Per favore, prosegui il brano sull'appartenenza al gruppo e sull'identità sociale, riprendendo subito dopo la sua ultima frase.

Brano fornito:
----

L’appartenenza al gruppo permette al singolo di rispecchiarsi nelle persone che ne fanno parte. Il processo cognitivo che vi è alla base è l’identificazione, la persona si comprende cognitivamente membro di quel particolare insieme.
Non è tanto il tipo di persona che un uomo è, ma la situazione in cui si viene a trovare, che determina come si comporterà. (Stanley Milgram)
John Donne afferma «Nessun uomo è un’isola». L’uomo è calato in una interdipendenza necessaria verso gli altri essere umani, ha bisogno di interazioni sociali, di far parte di un gruppo relazionale. Quest’ultimo offre un’illusione di salvezza nei confronti della solitudine, della fragilità e dello smarrimento. Si può affermare che l’appartenenza al gruppo è una caratteristica intrinseca del genere umano (Brewer, 1997). Il gruppo fa da riferimento a un concetto chiave dell’individuo: l’identità sociale, quella parte del concetto di sé che deriva dalla consapevolezza di appartenere ad un insieme collettivo, unito al significato emotivo associato a tale adesione. Si attiva un processo di categorizzazione in un determinato gruppo in modo da definire la propria identità nella collettività o in un momento specifico. L’appartenenza al gruppo permette al singolo di rispecchiarsi nelle persone che ne fanno parte. Il processo cognitivo che vi è alla base è l’identificazione, la persona si comprende cognitivamente membro di quel particolare insieme. L’individuo si riconosce nelle persone del suo ingroup (assimilazione) e allo stesso tempo si distingue dalle persone che fanno parte dell’outgroup (differenziazione). Per natura, gli esseri umani si trovano a dover soddisfare questi due bisogni tra loro opposti (Brewer, 1991). Questa differenza tra ingroup e outgroup è data dal rapporto di metacontrasto (Turner, 1987) ovvero il rapporto tra le differenze medie intercategoriali e le differenze medie intracategoriali, più alto è questo rapporto e maggiore sarà l’adeguatezza dell’individuo con l’ingroup e la discrepanza con l’outgroup. Questa distinzione cambia a seconda dell’accessibilità di una determinata categoria che può riferirsi ad aspetti legati alle preferenze personali o a fattori di tipo contestuali. Secondo Tajfel (1981) è importante che le percezioni psicologiche degli individui siano sempre contestualizzate e cioè sempre considerate nella specifica situazione sociale in cui sorgono e si sviluppano.

----

Estratto dei dati:
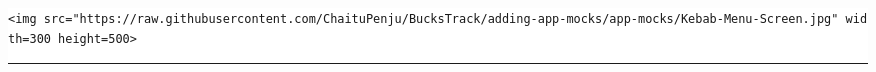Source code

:     <img src="https://raw.githubusercontent.com/ChaituPenju/BucksTrack/adding-app-mocks/app-mocks/Kebab-Menu-Screen.jpg" width=300 height=500>
</p>

---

----

Risposta:
La percezione dell’identità dell’individuo ovvero del proprio sé, della propria autostima dipende da quanto è giudicato positivamente o negativamente l’ingroup. Aspetto chiave che sottende questo processo è il confronto sociale, confronto che avviene con l’outgroup. Data la naturale predisposizione degli individui a ricercare un’immagine di sé positiva, il successivo processo al confronto sociale sfocerà in una valutazione più positiva per l’ingroup piuttosto che per l’outgroup (Voci, 2003). Si è motivati a migliorare l’immagine e lo status del gruppo di appartenenza nei confronti degli altri, in quanto ciò si riflette su di noi.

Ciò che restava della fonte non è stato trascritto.